# Sticky  [How To] Boot XOOM into Recovery, Fastboot, or RSD Mode



## Nusince (Jun 6, 2011)

Boot XOOM into Recovery, Fastboot, or RSD mode

So you need to get into Recovery to backup your XOOM (you do nandroid don't you?). Or perhaps you were working on creating new levels of awesome and something happend and you find yourself staring at the Motorola Dual Core boot screen with your XOOM refusing to boot any further. Fear not, you are only a few clicks away from finding your way back into recovery or fastboot goodness.


Turn your XOOM off
Press Power to turn your XOOM back on
When the Motorola Dual Core boot screen appears tap Volume Down repeatedly until "Android Recovery" is displayed
Press Volume Up to enter Recovery

You can also choose from Fastboot protocol support and RSD mode by using the same method but instead selecting their respective menu prompts.

Note:
If your XOOM is caught in bootloops or you find yourself stuck in RSD mode or Fastboot Protocol support you can hardware reboot your XOOM by pressing and holding Volume Up + Power until the tablet reboots (usually a few seconds but could be longer).

Aim 1
Summarize the XOOM boot post in two sentences.
Aim 2
According to the XOOM boot post, which buttons must be pressed and held to hardware reboot the tablet?
The material that follows comes from a different source than the XOOM post.

Dataset extract

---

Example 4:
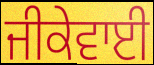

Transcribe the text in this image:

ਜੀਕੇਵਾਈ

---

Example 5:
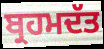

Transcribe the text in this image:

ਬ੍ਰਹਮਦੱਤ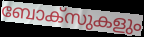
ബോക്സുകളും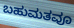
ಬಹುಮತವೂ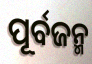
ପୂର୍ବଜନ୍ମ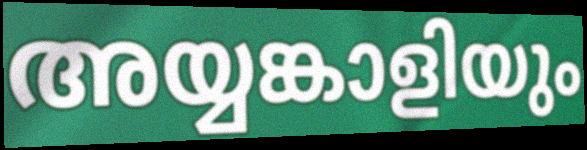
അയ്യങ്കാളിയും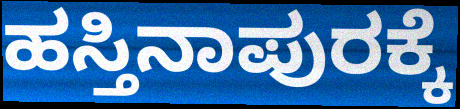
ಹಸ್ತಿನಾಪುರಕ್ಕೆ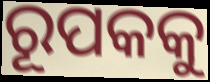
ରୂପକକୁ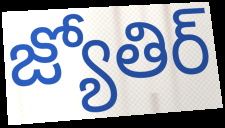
---
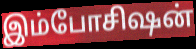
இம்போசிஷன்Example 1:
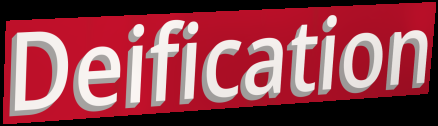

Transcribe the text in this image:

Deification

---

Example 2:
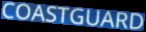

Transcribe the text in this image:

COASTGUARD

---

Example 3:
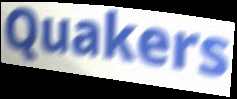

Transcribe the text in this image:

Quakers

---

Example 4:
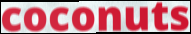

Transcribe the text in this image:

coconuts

Solution 1
To enter Recovery, turn the XOOM off, press Power, tap Volume Down repeatedly at the Motorola Dual Core boot screen until "Android Recovery" appears, and then press Volume Up. Fastboot protocol support and RSD mode are reached the same way by selecting their menu prompts, and a XOOM caught in bootloops or stuck in RSD mode or Fastboot can be hardware rebooted by holding Volume Up + Power.

Solution 2
Volume Up and Power, held until the tablet reboots.